I've been mystified by the R quantile function all day.
I have an intuitive notion of how quantiles work, and an M.S. in stats, but boy oh boy, the documentation for it is confusing to me.
From the docs:
Q[i](p) = (1 - gamma) x[j] + gamma x[j+1],
I'm with it so far. For a type i quantile, it's an interpolation between x[j] and x [j+1], based on some mysterious constant gamma
where 1 <= i <= 9, (j-m)/n <= p < (j-m+1)/ n, x[j] is the jth order statistic, n is the sample size, and m is a constant determined by the sample quantile type. Here gamma depends on the fractional part of g = np+m-j.
So, how calculate j? m?
For the continuous sample quantile types (4 through 9), the sample quantiles can be obtained by linear interpolation between the kth order statistic and p(k):
p(k) = (k - alpha) / (n - alpha - beta + 1), where α and β are constants determined by the type. Further, m = alpha + p(1 - alpha - beta), and gamma = g.
Now I'm really lost. p, which was a constant before, is now apparently a function.

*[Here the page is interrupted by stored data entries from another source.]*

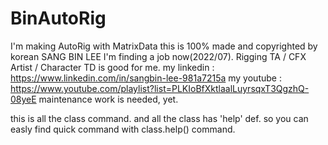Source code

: # BinAutoRig

 I'm making AutoRig with MatrixData
 this is 100% made and copyrighted by korean SANG BIN LEE
 I'm finding a job now(2022/07). Rigging TA / CFX Artist / Character TD is good for me.
 my linkedin : https://www.linkedin.com/in/sangbin-lee-981a7215a
 my youtube : https://www.youtube.com/playlist?list=PLKIoBfXktlaalLuyrsqxT3QgzhQ-08yeE
 maintenance work is needed, yet.

 this is all the class command. and all the class has 'help' def. so you can easly find quick command with class.help() command.
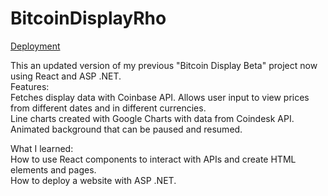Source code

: # BitcoinDisplayRho

[Deployment](https://abikaram.github.io/BitcoinDisplayRho/)

This an updated version of my previous "Bitcoin Display Beta" project now using React and ASP .NET. \
Features: \
Fetches display data with Coinbase API. Allows user input to view prices from different dates and in different currencies. \
Line charts created with Google Charts with data from Coindesk API. \
Animated background that can be paused and resumed.

What I learned: \
How to use React components to interact with APIs and create HTML elements and pages. \
How to deploy a website with ASP .NET.
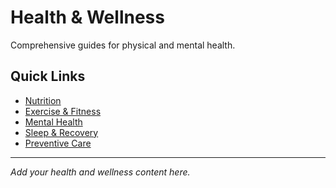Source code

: # Health & Wellness

Comprehensive guides for physical and mental health.

## Quick Links

- [Nutrition](./nutrition)
- [Exercise & Fitness](./fitness)
- [Mental Health](./mental-health)
- [Sleep & Recovery](./sleep)
- [Preventive Care](./preventive-care)

---

*Add your health and wellness content here.*
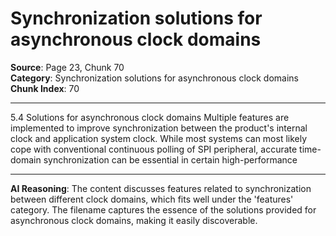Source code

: # Synchronization solutions for asynchronous clock domains

**Source**: Page 23, Chunk 70  
**Category**: Synchronization solutions for asynchronous clock domains  
**Chunk Index**: 70

---

5.4 Solutions for asynchronous clock domains
Multiple features are implemented to improve synchronization between the product's internal clock and
application system clock. While most systems can most likely cope with conventional continuous polling
of SPI peripheral, accurate time-domain synchronization can be essential in certain high-performance

---

**AI Reasoning**: The content discusses features related to synchronization between different clock domains, which fits well under the 'features' category. The filename captures the essence of the solutions provided for asynchronous clock domains, making it easily discoverable.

So for Type 7 quantiles, the default...
Type 7
p(k) = (k - 1) / (n - 1). In this case, p(k) = mode[F(x[k])]. This is used by S.
Anyone want to help me out? In particular I'm confused by the notation of p being a function and a constant, what the heck m is, and now to calculate j for some particular p.
I hope that based on the answers here, we can submit some revised documentation that better explains what is going on here.